Mürşid-i Azîzim Muzaffer Efendi Hazretleri buyurdular ki :
İnsanların bir kısmı gülün renginde, bir kısmı kokusunda, bir kısmı gülü eken bahçıvanında, bir kısmı bahçıvanın Rabbinde, bir kısmı nasıl bahçede bitdi gül, bununla uğraşır. Yani esâsa varanlar pek azdır. Zâten, " وَقَلِيلٌ مِّنْ عِبَادِيَ الشَّكُورُ ve kalîlün min 'ibâdiye'ş-şekûr", orada "min" cüz'iyyedir, pek azdır bu kemâle eren insanlar. Eğer herkes kemâle erseydi zâten kemâlin kıymeti kalmazdı.
New York'u duyan, New York'u gören gibi olmadı. New York'un içine giren de, New York'u gören gibi olmadı, o daha ilerledi. Aya çıkan insan, yıldızları, göğü ölçdüğü hâlde, kendi üzerindeki eşyâyı bilmez.
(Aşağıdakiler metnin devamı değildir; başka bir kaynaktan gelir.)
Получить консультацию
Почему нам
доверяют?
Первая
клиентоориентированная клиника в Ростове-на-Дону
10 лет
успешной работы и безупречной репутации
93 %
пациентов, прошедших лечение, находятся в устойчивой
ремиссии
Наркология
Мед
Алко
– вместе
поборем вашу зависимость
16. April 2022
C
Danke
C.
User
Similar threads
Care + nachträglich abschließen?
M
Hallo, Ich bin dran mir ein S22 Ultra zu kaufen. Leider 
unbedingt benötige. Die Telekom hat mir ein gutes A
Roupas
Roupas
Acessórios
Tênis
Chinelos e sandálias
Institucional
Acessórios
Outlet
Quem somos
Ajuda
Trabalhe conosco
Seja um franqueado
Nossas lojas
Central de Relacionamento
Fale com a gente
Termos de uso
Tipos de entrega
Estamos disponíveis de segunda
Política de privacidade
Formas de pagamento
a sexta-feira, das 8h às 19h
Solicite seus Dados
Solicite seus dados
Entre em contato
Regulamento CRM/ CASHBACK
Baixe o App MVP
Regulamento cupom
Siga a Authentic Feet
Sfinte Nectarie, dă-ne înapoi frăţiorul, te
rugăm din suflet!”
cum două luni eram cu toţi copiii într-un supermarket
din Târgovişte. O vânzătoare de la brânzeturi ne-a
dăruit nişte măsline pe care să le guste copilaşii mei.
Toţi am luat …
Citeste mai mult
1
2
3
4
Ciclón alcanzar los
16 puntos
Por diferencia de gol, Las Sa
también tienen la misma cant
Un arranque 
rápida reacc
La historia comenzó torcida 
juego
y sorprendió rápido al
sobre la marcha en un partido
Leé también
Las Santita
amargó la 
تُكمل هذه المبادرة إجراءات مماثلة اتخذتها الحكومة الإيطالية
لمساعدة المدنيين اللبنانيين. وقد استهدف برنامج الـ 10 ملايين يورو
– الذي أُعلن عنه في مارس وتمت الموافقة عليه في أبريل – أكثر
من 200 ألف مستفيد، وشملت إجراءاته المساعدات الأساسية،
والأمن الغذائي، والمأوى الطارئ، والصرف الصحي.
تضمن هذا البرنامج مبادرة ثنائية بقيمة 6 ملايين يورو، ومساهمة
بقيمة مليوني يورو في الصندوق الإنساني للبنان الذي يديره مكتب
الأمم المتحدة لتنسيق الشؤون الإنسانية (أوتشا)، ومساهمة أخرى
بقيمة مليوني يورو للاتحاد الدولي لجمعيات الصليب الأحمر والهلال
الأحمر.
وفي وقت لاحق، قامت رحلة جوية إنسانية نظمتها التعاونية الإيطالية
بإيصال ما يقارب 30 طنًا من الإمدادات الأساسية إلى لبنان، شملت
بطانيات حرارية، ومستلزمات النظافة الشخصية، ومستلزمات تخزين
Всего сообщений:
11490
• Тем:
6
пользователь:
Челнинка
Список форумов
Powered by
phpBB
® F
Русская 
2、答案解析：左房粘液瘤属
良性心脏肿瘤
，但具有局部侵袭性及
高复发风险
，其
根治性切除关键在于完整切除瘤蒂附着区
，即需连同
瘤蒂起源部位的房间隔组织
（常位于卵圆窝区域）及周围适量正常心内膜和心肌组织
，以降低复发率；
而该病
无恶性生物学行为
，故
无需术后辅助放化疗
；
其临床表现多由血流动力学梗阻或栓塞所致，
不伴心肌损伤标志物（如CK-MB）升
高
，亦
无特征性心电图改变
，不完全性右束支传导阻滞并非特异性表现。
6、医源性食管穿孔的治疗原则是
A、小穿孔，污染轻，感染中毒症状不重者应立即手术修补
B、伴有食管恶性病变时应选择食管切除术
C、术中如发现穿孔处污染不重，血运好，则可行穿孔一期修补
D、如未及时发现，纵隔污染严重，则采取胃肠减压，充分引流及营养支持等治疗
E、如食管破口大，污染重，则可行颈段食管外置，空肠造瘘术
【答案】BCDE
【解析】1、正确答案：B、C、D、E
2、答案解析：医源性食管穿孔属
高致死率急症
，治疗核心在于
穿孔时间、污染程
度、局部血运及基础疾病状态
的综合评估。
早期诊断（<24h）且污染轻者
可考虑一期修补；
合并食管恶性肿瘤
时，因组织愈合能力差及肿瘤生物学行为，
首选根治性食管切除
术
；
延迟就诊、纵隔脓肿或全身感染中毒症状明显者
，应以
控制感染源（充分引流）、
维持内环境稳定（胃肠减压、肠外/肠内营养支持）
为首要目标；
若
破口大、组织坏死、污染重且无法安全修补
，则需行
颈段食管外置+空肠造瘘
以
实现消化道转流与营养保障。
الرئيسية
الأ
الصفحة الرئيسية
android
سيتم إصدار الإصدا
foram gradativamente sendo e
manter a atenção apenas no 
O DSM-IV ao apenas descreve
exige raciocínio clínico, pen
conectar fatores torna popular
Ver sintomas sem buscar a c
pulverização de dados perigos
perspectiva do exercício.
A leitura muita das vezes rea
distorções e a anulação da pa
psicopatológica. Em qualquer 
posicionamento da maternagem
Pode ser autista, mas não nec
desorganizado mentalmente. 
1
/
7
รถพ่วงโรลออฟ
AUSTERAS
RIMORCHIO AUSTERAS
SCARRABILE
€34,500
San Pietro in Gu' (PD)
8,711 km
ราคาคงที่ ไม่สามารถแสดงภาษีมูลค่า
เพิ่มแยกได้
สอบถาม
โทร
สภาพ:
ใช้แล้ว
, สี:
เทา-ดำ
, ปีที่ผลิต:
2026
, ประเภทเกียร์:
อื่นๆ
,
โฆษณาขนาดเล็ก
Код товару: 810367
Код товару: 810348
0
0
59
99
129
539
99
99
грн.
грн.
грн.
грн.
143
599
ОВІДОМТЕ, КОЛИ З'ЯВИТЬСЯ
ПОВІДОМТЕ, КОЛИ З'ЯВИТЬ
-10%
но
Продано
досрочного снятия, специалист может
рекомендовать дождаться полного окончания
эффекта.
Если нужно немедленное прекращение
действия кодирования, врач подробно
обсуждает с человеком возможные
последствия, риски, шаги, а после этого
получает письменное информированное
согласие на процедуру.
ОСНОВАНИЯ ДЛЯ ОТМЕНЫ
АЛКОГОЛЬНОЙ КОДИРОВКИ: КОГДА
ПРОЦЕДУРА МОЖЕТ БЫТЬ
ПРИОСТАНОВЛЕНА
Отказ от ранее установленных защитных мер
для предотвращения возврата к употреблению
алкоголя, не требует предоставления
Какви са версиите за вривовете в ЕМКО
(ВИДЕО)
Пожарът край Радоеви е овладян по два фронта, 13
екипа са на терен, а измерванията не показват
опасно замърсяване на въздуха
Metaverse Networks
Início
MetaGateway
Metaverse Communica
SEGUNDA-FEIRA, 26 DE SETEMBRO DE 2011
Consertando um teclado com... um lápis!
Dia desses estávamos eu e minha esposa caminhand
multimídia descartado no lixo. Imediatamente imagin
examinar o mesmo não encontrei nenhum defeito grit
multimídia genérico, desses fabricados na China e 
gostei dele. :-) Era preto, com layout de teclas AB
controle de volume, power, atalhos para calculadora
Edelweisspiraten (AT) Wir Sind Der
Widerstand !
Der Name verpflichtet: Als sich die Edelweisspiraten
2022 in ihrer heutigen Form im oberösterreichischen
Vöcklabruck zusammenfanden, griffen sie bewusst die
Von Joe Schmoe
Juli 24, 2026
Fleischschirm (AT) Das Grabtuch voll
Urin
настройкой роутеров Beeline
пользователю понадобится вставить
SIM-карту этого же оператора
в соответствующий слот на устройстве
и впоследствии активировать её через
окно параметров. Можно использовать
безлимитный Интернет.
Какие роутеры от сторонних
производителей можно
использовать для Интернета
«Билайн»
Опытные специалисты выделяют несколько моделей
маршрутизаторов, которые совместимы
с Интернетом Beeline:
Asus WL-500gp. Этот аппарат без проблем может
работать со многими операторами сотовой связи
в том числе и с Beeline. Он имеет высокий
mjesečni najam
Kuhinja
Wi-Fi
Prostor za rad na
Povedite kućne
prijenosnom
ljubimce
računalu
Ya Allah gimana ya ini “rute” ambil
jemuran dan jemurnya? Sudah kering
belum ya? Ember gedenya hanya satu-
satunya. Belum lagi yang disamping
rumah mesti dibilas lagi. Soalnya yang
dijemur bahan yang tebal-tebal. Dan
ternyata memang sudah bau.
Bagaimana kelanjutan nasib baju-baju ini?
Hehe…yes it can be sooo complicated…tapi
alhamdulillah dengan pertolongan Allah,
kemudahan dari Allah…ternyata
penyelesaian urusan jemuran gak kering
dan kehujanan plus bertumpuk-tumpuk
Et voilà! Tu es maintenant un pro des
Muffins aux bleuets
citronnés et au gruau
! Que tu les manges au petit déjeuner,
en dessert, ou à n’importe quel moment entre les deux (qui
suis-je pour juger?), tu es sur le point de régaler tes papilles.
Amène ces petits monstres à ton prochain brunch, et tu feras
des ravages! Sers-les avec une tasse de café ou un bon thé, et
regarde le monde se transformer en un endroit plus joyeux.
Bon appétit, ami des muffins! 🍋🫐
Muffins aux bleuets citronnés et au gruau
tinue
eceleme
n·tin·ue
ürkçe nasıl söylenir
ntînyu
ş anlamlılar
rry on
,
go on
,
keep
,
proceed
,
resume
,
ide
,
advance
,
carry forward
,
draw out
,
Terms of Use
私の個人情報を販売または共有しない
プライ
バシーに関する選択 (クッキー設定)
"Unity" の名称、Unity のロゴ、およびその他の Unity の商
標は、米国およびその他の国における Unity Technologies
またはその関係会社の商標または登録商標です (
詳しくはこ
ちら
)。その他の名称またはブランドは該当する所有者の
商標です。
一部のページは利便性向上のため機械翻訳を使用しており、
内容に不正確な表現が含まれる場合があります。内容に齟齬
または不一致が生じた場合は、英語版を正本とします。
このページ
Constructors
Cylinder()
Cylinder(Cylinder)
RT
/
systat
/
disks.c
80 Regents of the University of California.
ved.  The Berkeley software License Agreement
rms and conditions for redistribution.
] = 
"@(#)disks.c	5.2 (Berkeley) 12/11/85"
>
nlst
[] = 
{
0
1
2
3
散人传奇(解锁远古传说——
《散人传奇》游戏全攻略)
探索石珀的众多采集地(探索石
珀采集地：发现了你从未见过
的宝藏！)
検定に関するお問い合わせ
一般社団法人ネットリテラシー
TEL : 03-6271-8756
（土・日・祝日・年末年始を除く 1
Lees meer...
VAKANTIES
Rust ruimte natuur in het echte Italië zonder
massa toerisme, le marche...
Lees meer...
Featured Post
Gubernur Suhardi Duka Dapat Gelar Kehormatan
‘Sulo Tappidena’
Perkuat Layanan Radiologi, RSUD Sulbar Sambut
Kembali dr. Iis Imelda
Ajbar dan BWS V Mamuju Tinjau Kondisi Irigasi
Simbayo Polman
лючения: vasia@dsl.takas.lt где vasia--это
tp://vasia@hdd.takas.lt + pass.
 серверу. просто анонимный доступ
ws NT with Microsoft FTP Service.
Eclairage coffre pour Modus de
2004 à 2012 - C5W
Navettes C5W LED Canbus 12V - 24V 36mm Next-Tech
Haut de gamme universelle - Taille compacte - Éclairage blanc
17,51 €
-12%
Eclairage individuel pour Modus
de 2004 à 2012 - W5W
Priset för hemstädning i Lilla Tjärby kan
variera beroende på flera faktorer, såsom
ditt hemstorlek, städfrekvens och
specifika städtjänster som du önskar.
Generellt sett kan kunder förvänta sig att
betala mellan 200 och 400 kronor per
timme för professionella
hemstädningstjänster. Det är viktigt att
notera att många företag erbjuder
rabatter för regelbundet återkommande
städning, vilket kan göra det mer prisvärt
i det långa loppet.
Vücûdunun iç kısmı değil, üzerindeki eşyâyı bilmez.
İşte bize bunları gösteren, yani gülün esâsını bize bildiren, kokusunu kim halk etdi, rengini kim halk etdi, bunu bildiren zât kim biliyor musun? İşte o âdem. Yani esmâya mâlik olan Âdem'den gelen enbiyâ bize bildirdi. Eğer peygamberler gelmeseydi, insanoğlunun bunu bulması gâyetle güç olurdu. Çünkü insanoğlu peygambersiz olursa, kendi kızkardeşiyle evlenir, anasıyla evlenir, hayvanı kendisine ilâh olarak ilân eder. Netekim de fî zamâninâ ineği hak bilip de onun idrarını içen bir alay insan var. Hattâ pisliği bile yer.